19 different incidents have been recorded with potatoes where disease resistance stems from genetic modifications, four of which are against dry rot (P. infestans). One is the potato SP951 (Solanum tuberosum L.). Three other potatoes registered with genetic modification for resistance to late blight (P. infestans var.) are; W8, X17, Y9.
A gene for resistance to dry rot has been identified in the wild-type potato (Solanum bulbocastanum). The gene was isolated and introduced via bacterium (Agrobacterium tumefaciens) into the potato Katahdin (Solanum tuberosum). The RB gene from S. bulbocastanum was inserted into Katahdin, and has been genetically modified and developed to be able to form new resistant hybrids.
The potato SP591 with an inserted RB gene from the potato (S. bulbocastanum) has been tested against different varieties of P. infestans in different countries in 2017. In Bangladesh, a genetically modified Katahdin has been crossed with the varieties Kardinal and Diamant. Also in West Java, Katahdin SP904 and SP951 were tested with the RB gene. These potatoes showed little sign of resistance to the P. infestans variant.
The genetically modified potato Katahdin has also been crossed with the varieties Granola and Atlantic in the Philippines. These cultivated potatoes and many others inserted with the R gene were apparently defeated by an evolution over time of matching virulences of P. infestans.
In the USA, the company Simplot has developed three different lines with an inserted Rpi-vnt1 gene. These lines have the names W8, X17 and Y9 and all three originate from the potato (Solanum venturii) which has had the gene Rpi-vnt1 inserted to form a product with "late blight resistance protein". This is a genetic modification to give their potatoes resistance to dry rot.

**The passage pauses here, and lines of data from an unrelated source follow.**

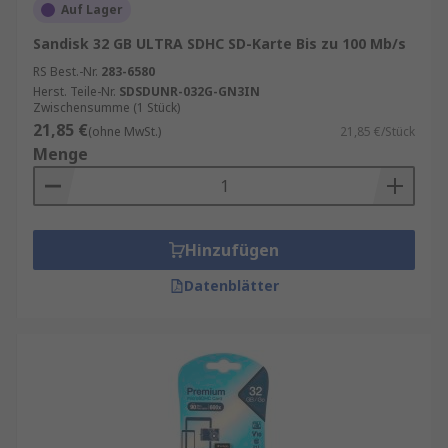
Auf Lager
Sandisk 32 GB ULTRA SDHC SD-Karte Bis zu 100 Mb/s
RS Best.-Nr.
283-6580
Herst. Teile-Nr.
SDSDUNR-032G-GN3IN
Zwischensumme (1 Stück)
21,85 €
(ohne MwSt.)
21,85 €/Stück
Menge
Hinzufügen
Datenblätter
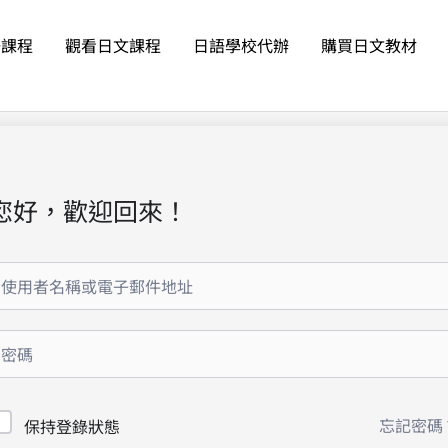
語課程
觀看日文課程
日語學校代辦
購買日文教材
您好，歡迎回來！
忘記密碼
保持登錄狀態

There are several species of wild-type potatoes with resistance to P. infestans infection. Genes that contribute to resistance have been identified and isolated from e.g. S. bulbocastanum, S. pinnatisectum, and S. venturii. The R gene from these will work to varying degrees and are dependent on the different types of potatoes into which they are inserted.
GMO-free hybrids such as Sarpo mira tested in Ireland have proven to be as resistant as a GMO potato with an inserted R gene. Phytophthora infestans HERB 1, was the cause of the famine in Ireland around 1847. Repeated waves of infectious P. infestans destroyed all the potato crops and led to approx. one million deaths and displaced around two million from their lands.